Kachan, 12 - A former managing director of the Cleantech Group, Dallas Kachan is now managing partner of Kachan & Co., a cleantech research and advisory firm (“Rethinking the role of government in cleantech” 5/16, http://www.kachan.com/content/rethinking-role-government-cleantech
Up with mandates and standards
Rather than funding and administering subsidies to help the clean and green tech sectors find their footing, a case could be made that governments should focus on passing aggressive policy mandates, standards and codes.
Instead of using taxpayer money to make technology bets, regional and national governments could focus on passing laws, including broad brush stroke ones like the renewable portfolio standards in the U.S. that mandate a certain percentage of power from renewable sources by certain dates, and then step back and let the private sector figure out how to deliver. Or mandate change more granularly—for example, that coal power plants need to meet certain efficiency or emissions standards by certain dates, and, again, let the private sector figure out how. (Ironically, if there were more public support to actually clean up coal power instead of simply disingenuously parroting, beginning in 2008, that “there’s no such thing as clean coal,” throwing up our hands because environmental ads told us that “clean coal doesn’t exist today”—and that translated into political will and a mandate—cleaner coal power could exist today. Yes, there’d be a penalty on the nameplate capacity of plants’ output, but there’d also be billions saved in health care costs. But we digress.)
Taxpayers should take their politicians to task for trying to play venture capitalist, i.e. by investing their money in trying to pick winners (a la Solyndra) in complicated markets. Professional venture capitalists themselves, who focus on their game full-time, barely pick one winner in 10 investments.
Drawbacks of incentives
How could government grants, loans, tax credits and other subsidies possibly be bad in cleantech? Free money is good, right? Here’s a list of drawbacks to these incentives, some of them not as obvious as others:
They can go away and cause market disruption – to wit, the points earlier in this article.
The existence of loans and grants silences critics – Few speak out against pots of free money, because they might want or need to dip into them in the future.
Incentives favor only those willing to apply for them – and therefore are often missed by companies working on disruptive, fast-moving tech, or who are focused on taking care of customers’ needs.
Criteria are often too narrowly defined – Criteria for incentives often favor certain technology (solar photovoltaic over other solar, or ethanol over other biofuels), and as a result, lock out other legitimate but different approaches.
Picking winners means designating losers – Recipients of government grants or loan guarantees get capital and an associated halo of being an anointed company. Those that don’t are comparatively disadvantaged.

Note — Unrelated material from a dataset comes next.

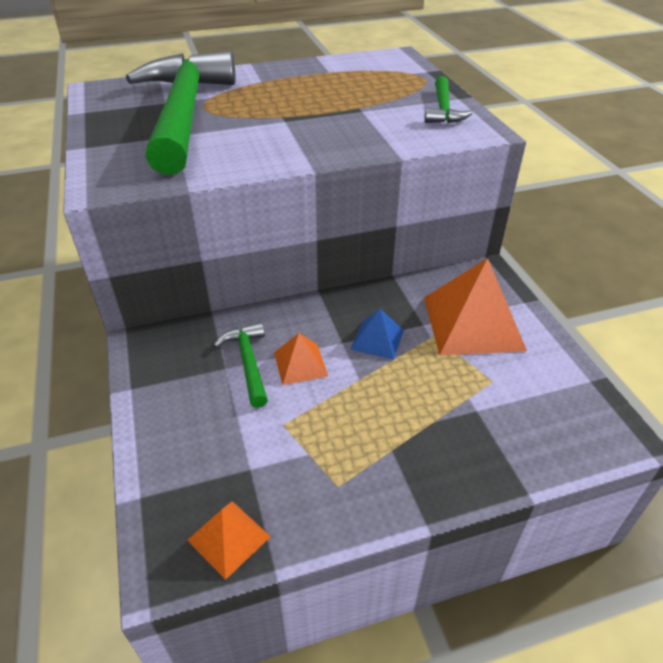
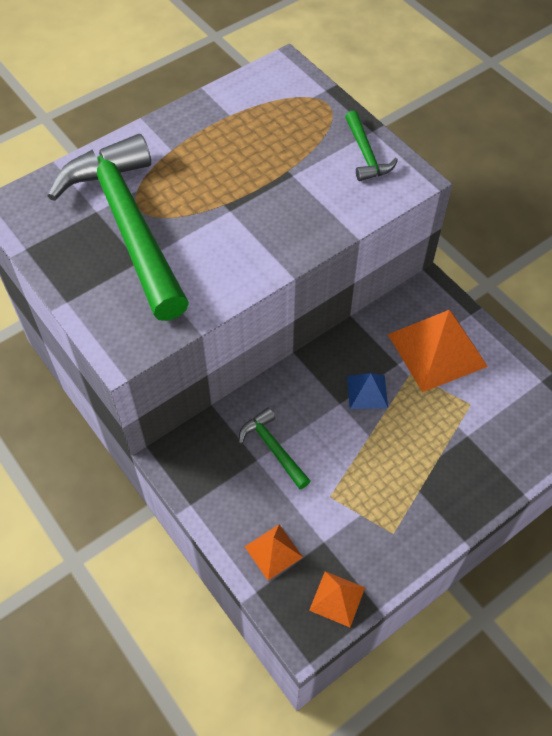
camera: 20 degrees left, 15 degrees up
orange pyramid [274,333,328,385] -> orange pyramid moved to [244,524,303,580]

Not the best track record – Incentives go to companies best staffed to apply for and lobby for them. And those aren’t necessarily the companies that could use the capital the most effectively, e.g. to compete in world markets, or create the most jobs.
What governments could and should be doing
In the cleantech research and consulting we do worldwide at Kachan & Co., we’ve come to believe that governments are best focused on activities to create large and sustained markets for clean technology products and services.
Doing so gives assurance to private investors that there will be continued demand for their investments—one of the most important prerequisites to get venture capital, limited partners and other institutional investors to write large checks.